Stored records
──────────
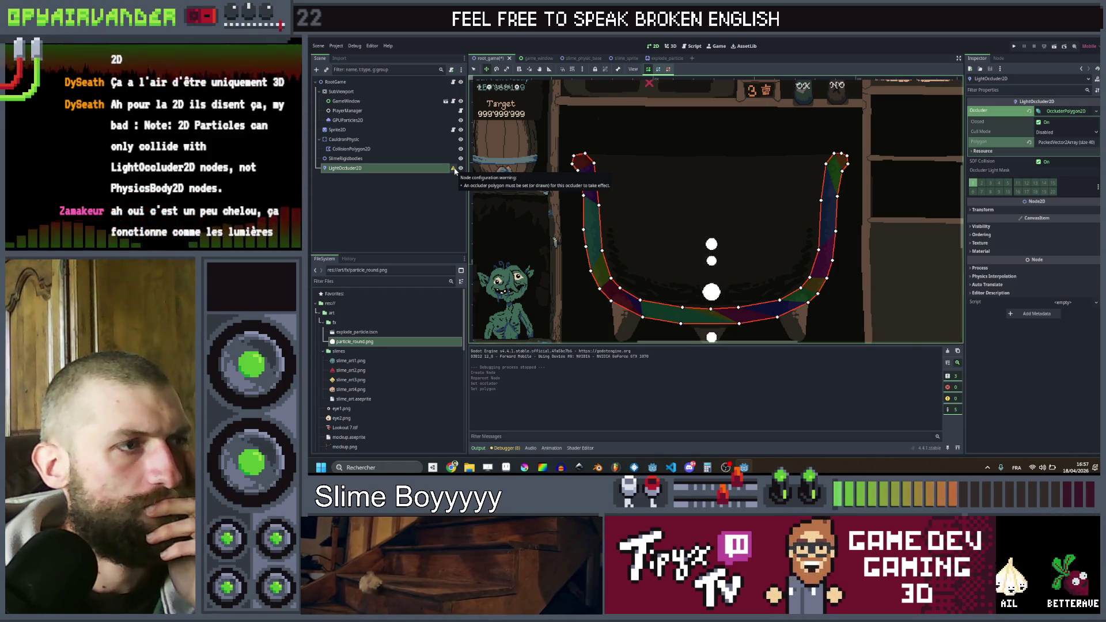
- Set the occluder's Cull Mode to ClockWise and toggle SDF Collision
left_click(1065, 133)
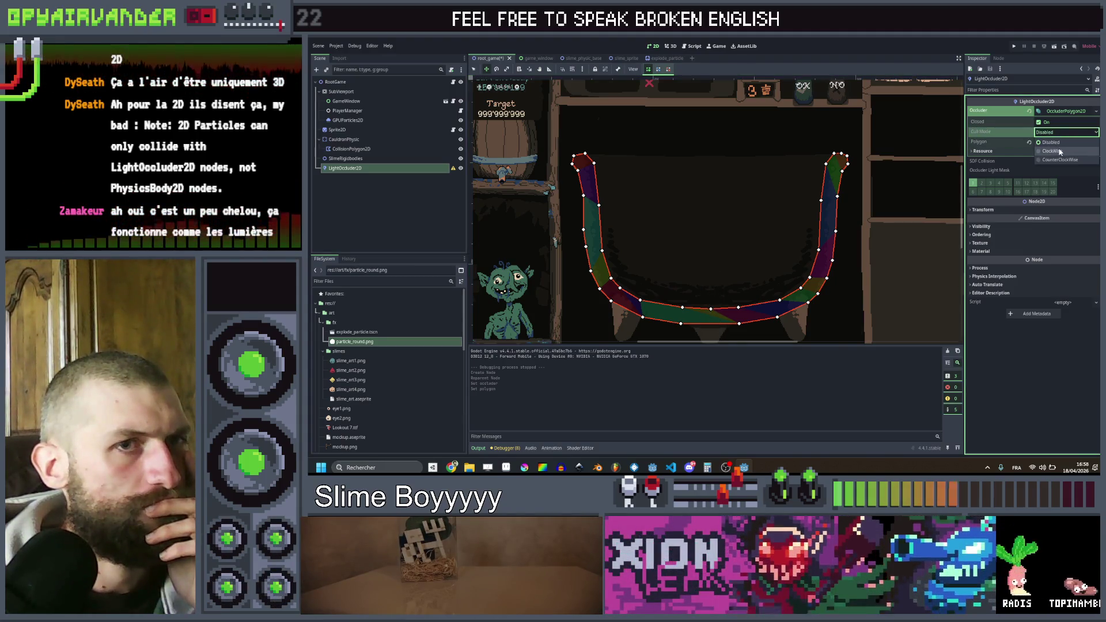
left_click(1053, 151)
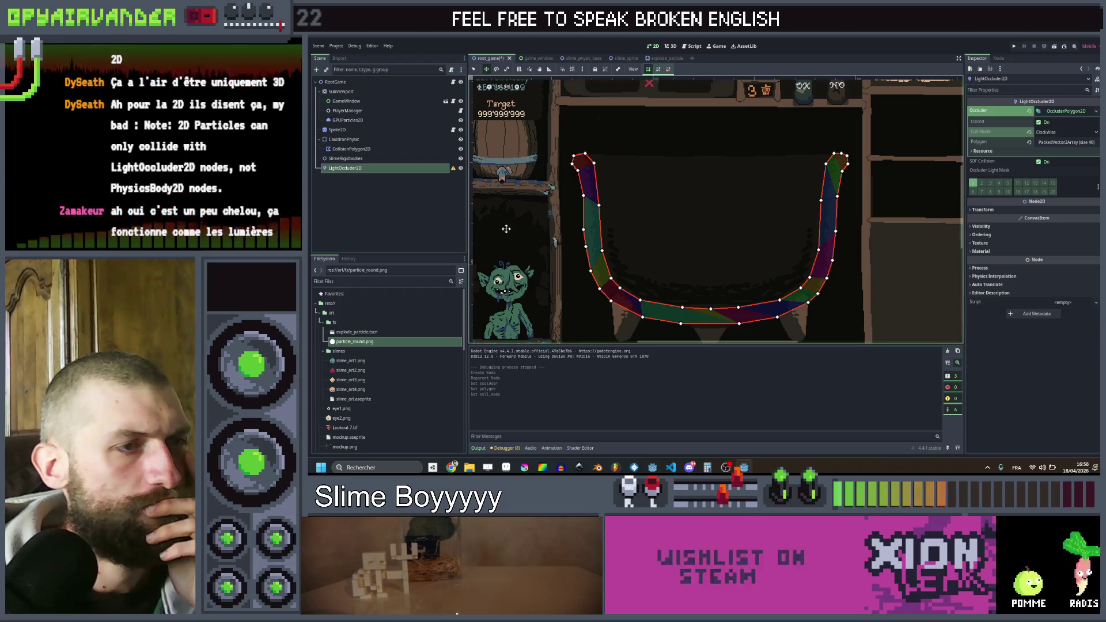
mouse_move(454, 171)
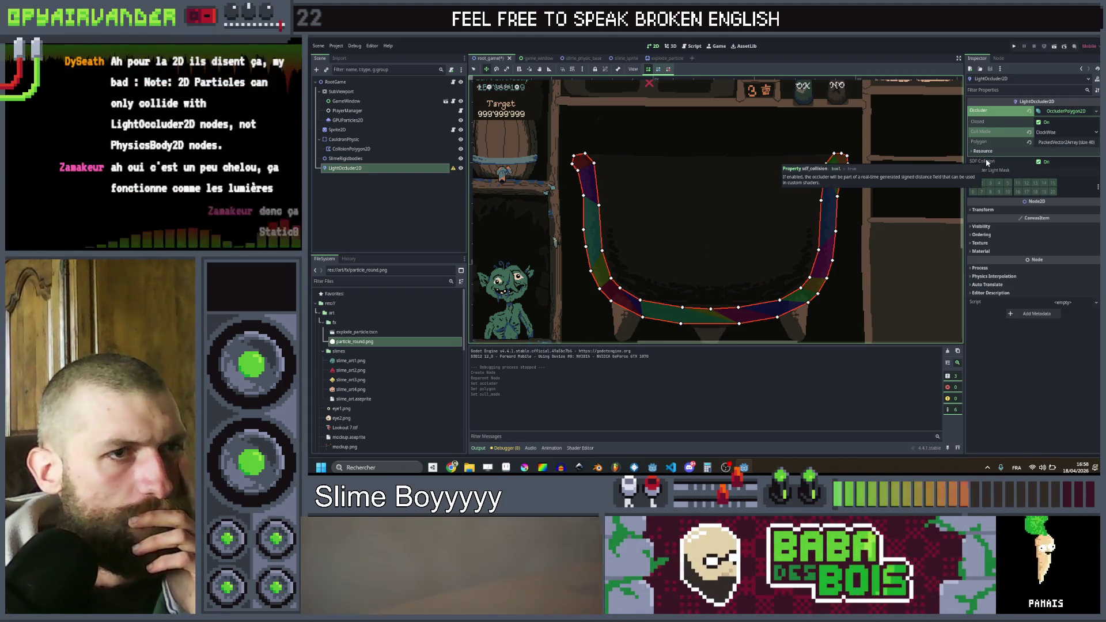
left_click(1039, 162)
──────────
TASK DETAILS
The answer must be an exact copy of the lines from the one with "left_click(1053, 151)" through the final line above, both ends included, and nothing else; pictures stay out.

TASK SOLUTION
left_click(1053, 151)
mouse_move(454, 171)
left_click(1039, 162)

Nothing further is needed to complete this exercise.